Problem #3: Non-unique node names and node management.
Since we were cloning multiple systems off of a single image, it became difficult to properly identify where the exceptions were being generated, as all generated fuzz nodes had the same hostname as the golden image. To address this issue, we decided to change our nodes' hostnames to their MAC address (H-AAAABBBBCCCC). By including a startup script as part of the Haka client installer, we could check the hostname, then modify and restart as needed. This resulted in the creation of unique hostnames for when we have to investigate exception events.
As a follow up to this problem, we now have a bunch of randomized hostnames that we were unable to quickly map to their KVM host.
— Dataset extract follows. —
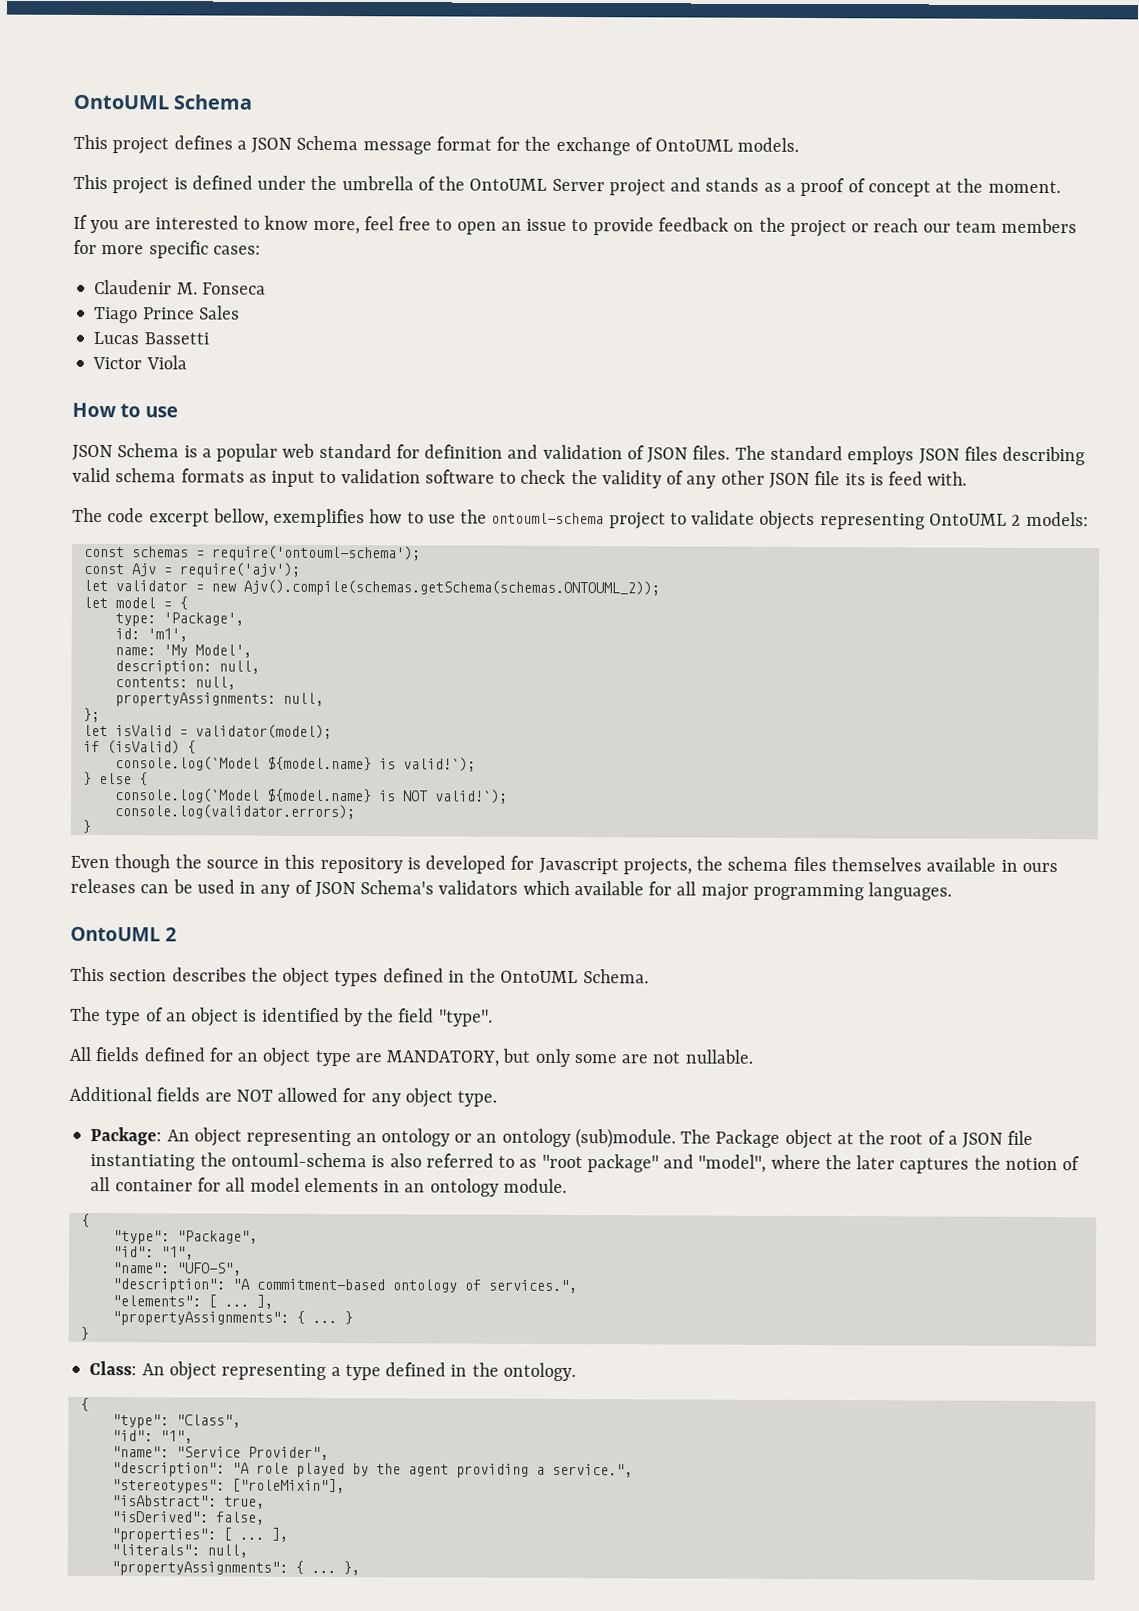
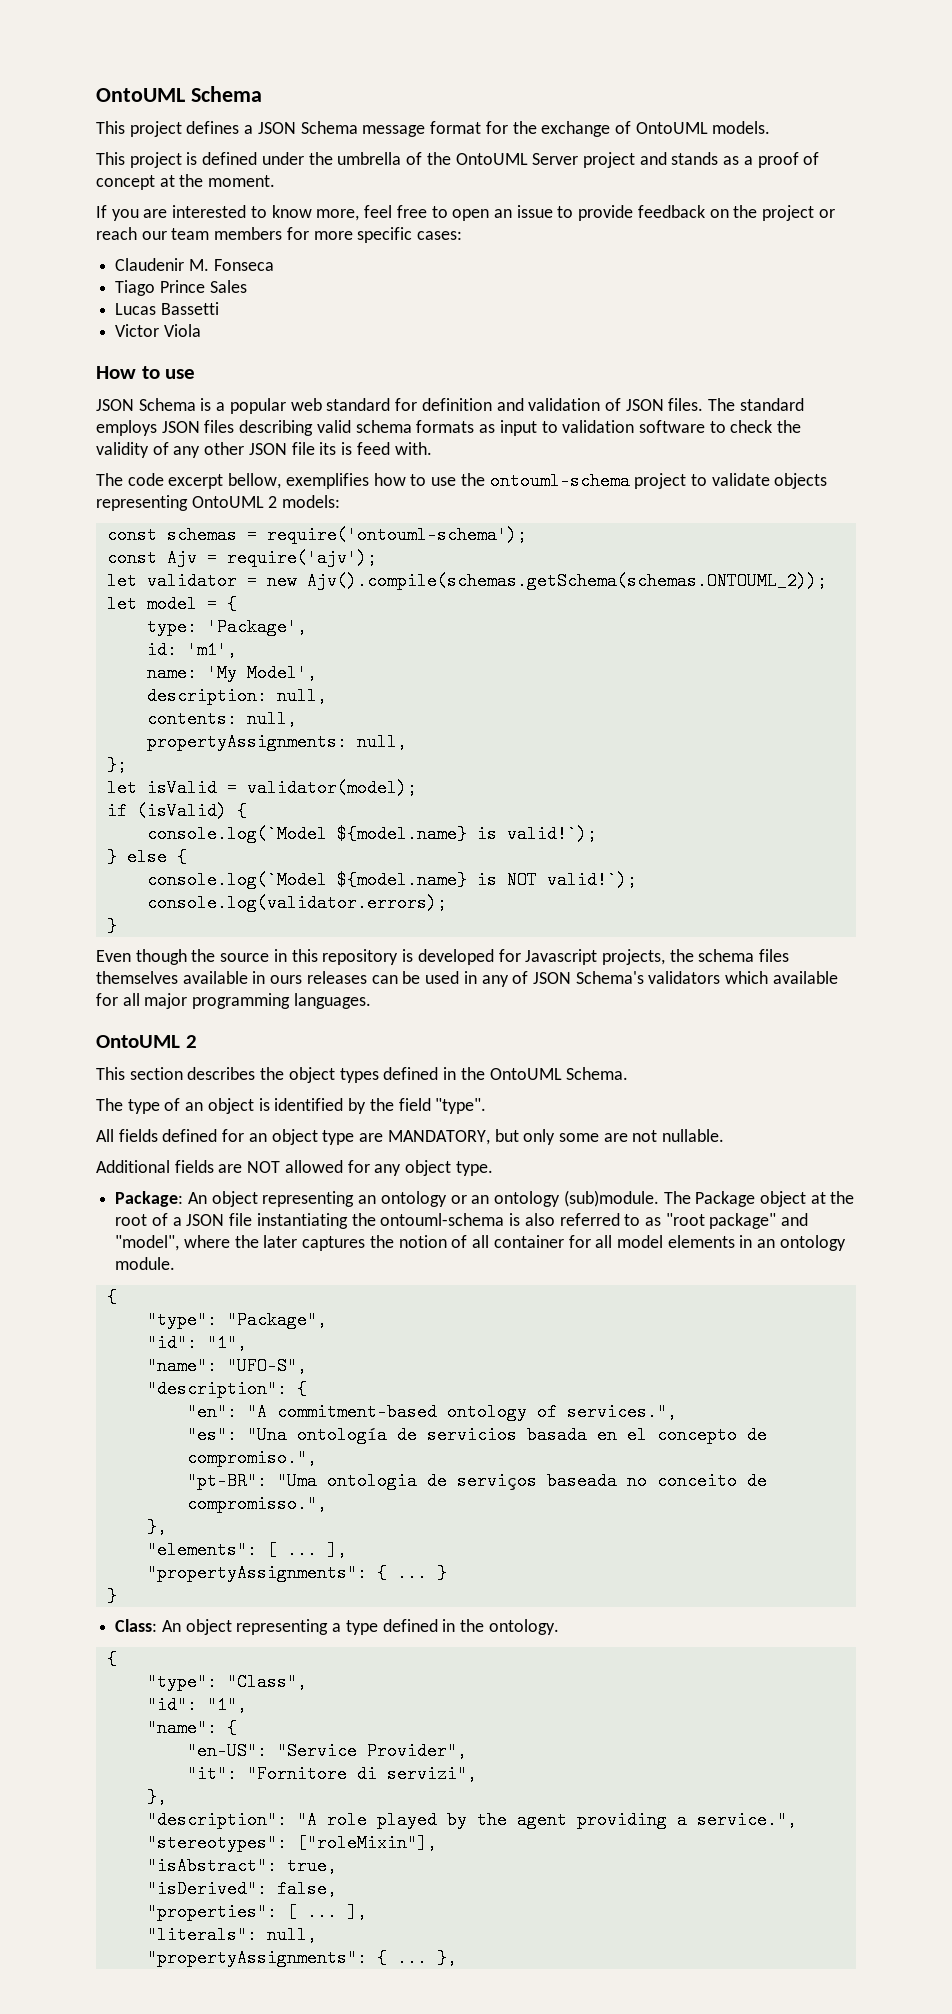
(226, 1285) none -> [296,1380,307,1398] [186,1403,237,1421] { // "en":
(578, 1286) none -> [186,1426,767,1444] [186,1449,317,1467] [186,1472,767,1490] [186,1495,327,1513] [146,1518,167,1536] // "es": "Una ontología de servicios basada en el concepto de compromiso.", // "pt-BR": "Uma ontologia de serviços baseada no conceito de compromisso.", // },
(169, 1452) none -> [226,1719,237,1737] [186,1742,267,1760] { // "en-US":
(329, 1453) none -> [186,1765,477,1783] [146,1788,167,1806] // "it": "Fornitore di servizi", // },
This prevented us from directly managing the desired fuzz node. RDP/VNC is also out of the question because the nodes themselves are behind a NAT. We decided to write a script that uses the Ansible inventory file to poll the DHCP lease information for all KVM hosts and to run virt-viewer.
We built Gunsen to help with our fuzzer automation. However, we've found that it could be very useful as a stand-alone utility for other infosec research. For instance, deploying client-side high-interaction honeypots, doing AV testing, testing exploits for reliability, etc.
There are a lot of changes being made to the underlying fuzzer, but the ultimate goal of Gunsen is to simplify the management of our infrastructure. The idea is to "do less management and do more development". One idea we're throwing around is to use a job scheduler application and improve the usability of the Ansible playbooks, as well as doing some status monitoring on our hosts. In any case, we plan on open sourcing Gunsen in the coming weeks.